Wine Maker Yaakov Uriah is an odd bird. A religious man born in the US and grew up in Bnei Brak to an Ultra-Orthodox community. A winemaker, one of the most unique Israelis in this profession, a gentleman who shows up late at night at the very non-Kosher Brut Wine Bar late with a plastic bottle of his latest creation looking for feedback from friend and owner of Brut, Chef Yair Yossefi and the wine loving staff.

Yaakov Uriah – photo: 93fm.co.il

Yaakov Uriah – photo: 93fm.co.il

Uriah is a winemaker with very little formal education, yet an incredible ability at projective tasting, and a keen thirst for knowledge and experimentation. A story that I had found astounding is that early in his career Uriah operating Assif as a ‘’Winery Negonciant’’, was making up possible blends in his head, having tasted mid-range wines at several different wineries. Today Uriah is the head winemaker of Psagot, having worked at Midbar and Ella Valley [to name a few] and is still producing his own line of wines.

This desire to search and test things out, led to some fantastic wines. Wines that have an incredible aging ability [we tasted a 2009 Semillon and 2008 Viognier in the course of the evening] Another thing that took me by surprise is that Uriah is completely open minded with his style of winemaking. At some point in the course of the evening, the very astute Hilik Gurfinkel who hosted, got Uriah to discuss the notion of using Oak chips in wine while in process. For some wineries, this is a total taboo and they would even be insulted if someone asked them whether they ever take part in such methodology.

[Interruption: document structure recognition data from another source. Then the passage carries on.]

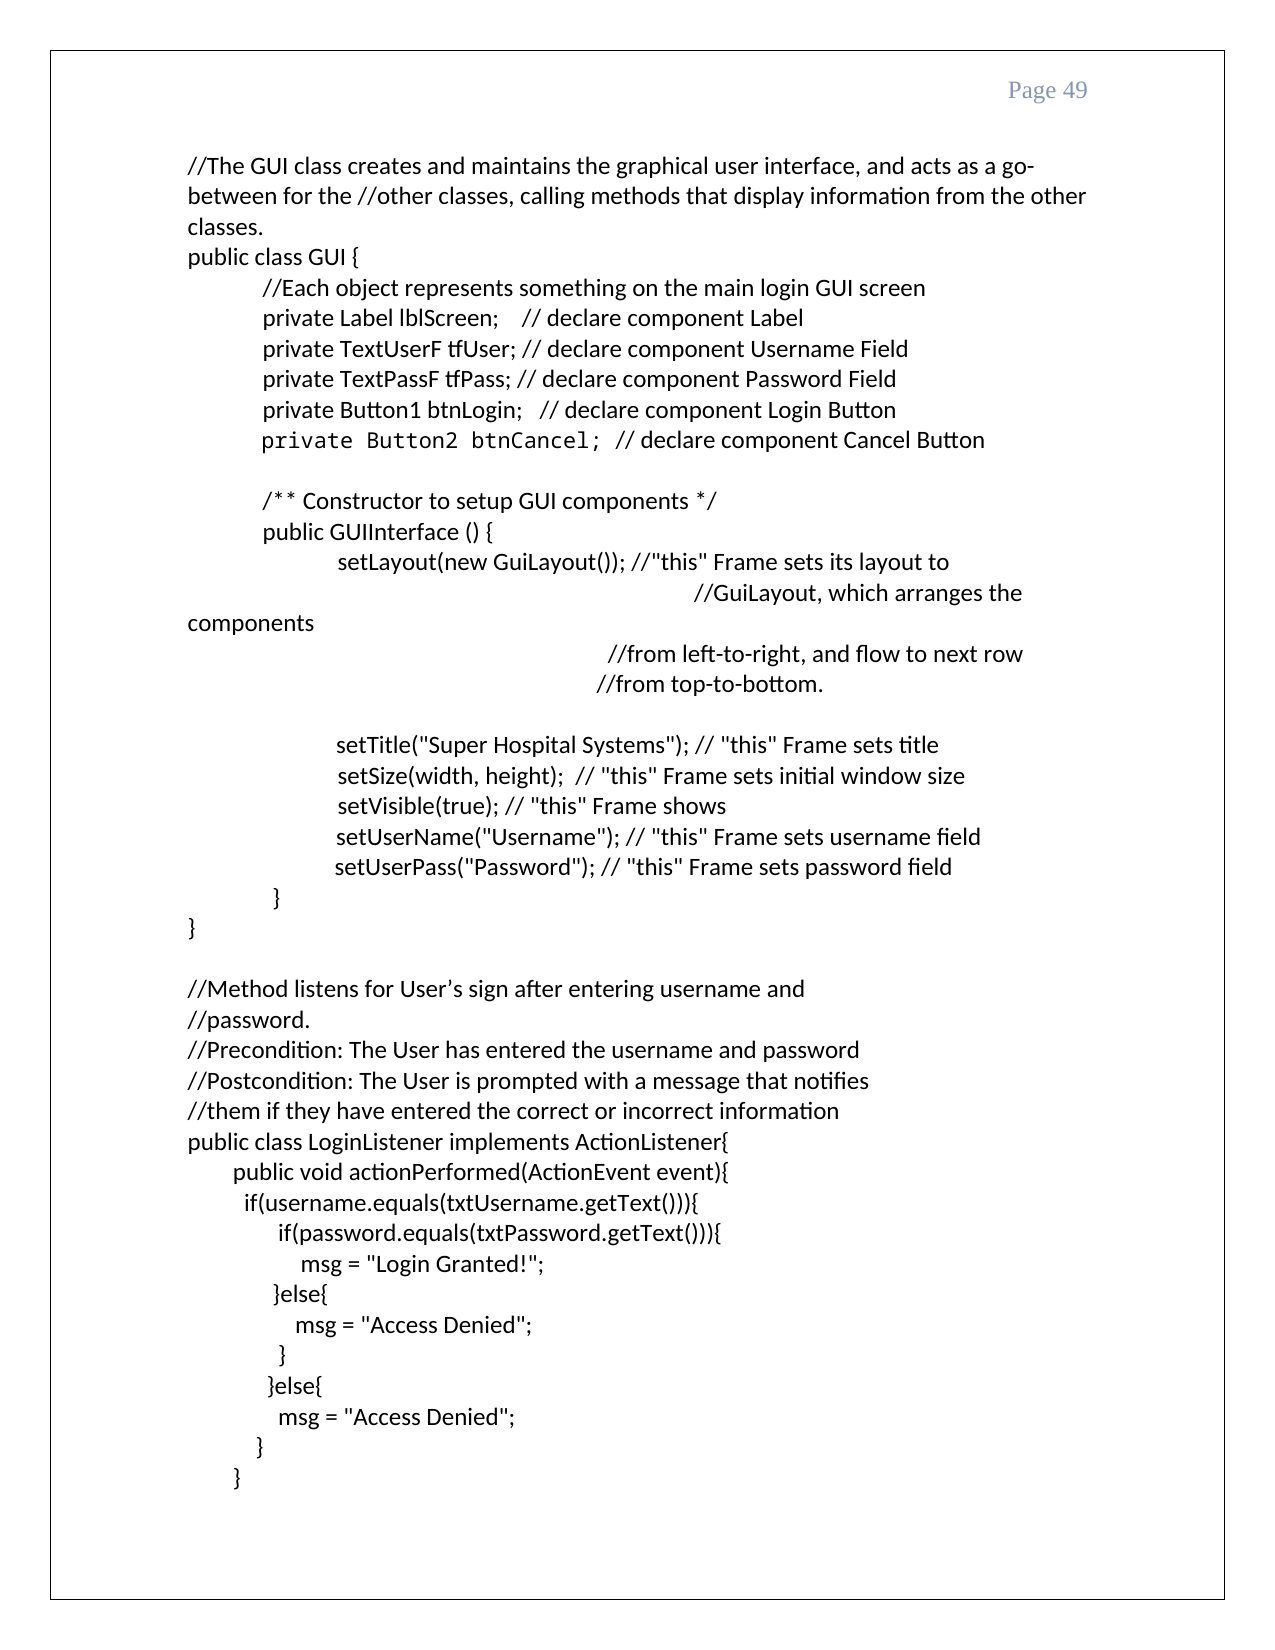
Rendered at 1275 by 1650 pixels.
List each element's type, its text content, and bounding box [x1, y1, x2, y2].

text //Each object represents something on the main login GUI screen [187, 272, 1087, 303]
text public class GUI { [187, 242, 1087, 272]
text if(username.equals(txtUsername.getText())){ [187, 1187, 1087, 1218]
text if(password.equals(txtPassword.getText())){ [187, 1218, 1087, 1248]
text } [187, 882, 1087, 912]
text //Method listens for User’s sign after entering username and [187, 973, 1087, 1004]
text //The GUI class creates and maintains the graphical user interface, and acts as a go-between for the //other classes, calling methods that display information from the other classes. [187, 150, 1087, 242]
text } [187, 1431, 1087, 1462]
text msg = "Access Denied"; [187, 1401, 1087, 1431]
text //Postcondition: The User is prompted with a message that notifies [187, 1065, 1087, 1096]
text } [187, 1462, 1087, 1492]
text private TextPassF tfPass; // declare component Password Field [187, 364, 1087, 394]
text setSize(width, height); // "this" Frame sets initial window size [187, 760, 1087, 790]
text msg = "Login Granted!"; [187, 1248, 1087, 1279]
text setLayout(new GuiLayout()); //"this" Frame sets its layout to //GuiLayout, which arranges the components [187, 546, 1087, 638]
text public void actionPerformed(ActionEvent event){ [187, 1157, 1087, 1187]
text //them if they have entered the correct or incorrect information [187, 1096, 1087, 1126]
text }else{ [187, 1279, 1087, 1309]
text //from left-to-right, and flow to next row [562, 638, 1087, 668]
text //Precondition: The User has entered the username and password [187, 1034, 1087, 1065]
text setVisible(true); // "this" Frame shows [262, 790, 1087, 821]
text //password. [187, 1004, 1087, 1034]
text }else{ [187, 1370, 1087, 1401]
text } [187, 912, 1087, 943]
text private Label lblScreen; // declare component Label [187, 303, 1087, 333]
text public GUIInterface () { [187, 516, 1087, 546]
text private Button2 btnCancel; // declare component Cancel Button [187, 425, 1087, 455]
text private Button1 btnLogin; // declare component Login Button [187, 394, 1087, 425]
text setUserPass("Password"); // "this" Frame sets password field [187, 851, 1087, 882]
text //from top-to-bottom. [487, 668, 1087, 699]
text private TextUserF tfUser; // declare component Username Field [187, 333, 1087, 364]
text setTitle("Super Hospital Systems"); // "this" Frame sets title [262, 729, 1087, 760]
text setUserName("Username"); // "this" Frame sets username field [187, 821, 1087, 851]
text /** Constructor to setup GUI components */ [187, 485, 1087, 516]
text public class LoginListener implements ActionListener{ [187, 1126, 1087, 1157]
text msg = "Access Denied"; [187, 1309, 1087, 1340]
text } [187, 1340, 1087, 1370]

Uriah simply replied that the way he sees it, the same way that it is ok for a wine to be in an Oak barrel, He is not willing to rule out having Oak chips in a wine if the conditions requires such practice.

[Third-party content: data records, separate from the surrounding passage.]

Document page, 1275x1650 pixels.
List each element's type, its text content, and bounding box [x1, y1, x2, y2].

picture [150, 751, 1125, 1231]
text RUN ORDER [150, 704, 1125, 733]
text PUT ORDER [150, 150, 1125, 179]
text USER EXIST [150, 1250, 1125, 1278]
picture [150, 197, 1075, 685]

One more interesting thing about Yaakov Uriah’s wines, in the past he made the decision to pay homage to other wine regions in the world, most of which never having been there. The Hebrew naming for the 2009 Semillon is Hunter’s Valley and in a couple of red wines we had Uriah had said to his clients even before he obtained the fruit, that he would make a homage to Rioja by producing a Rioja Reserva style wine. The later two were my favorite wines of the night.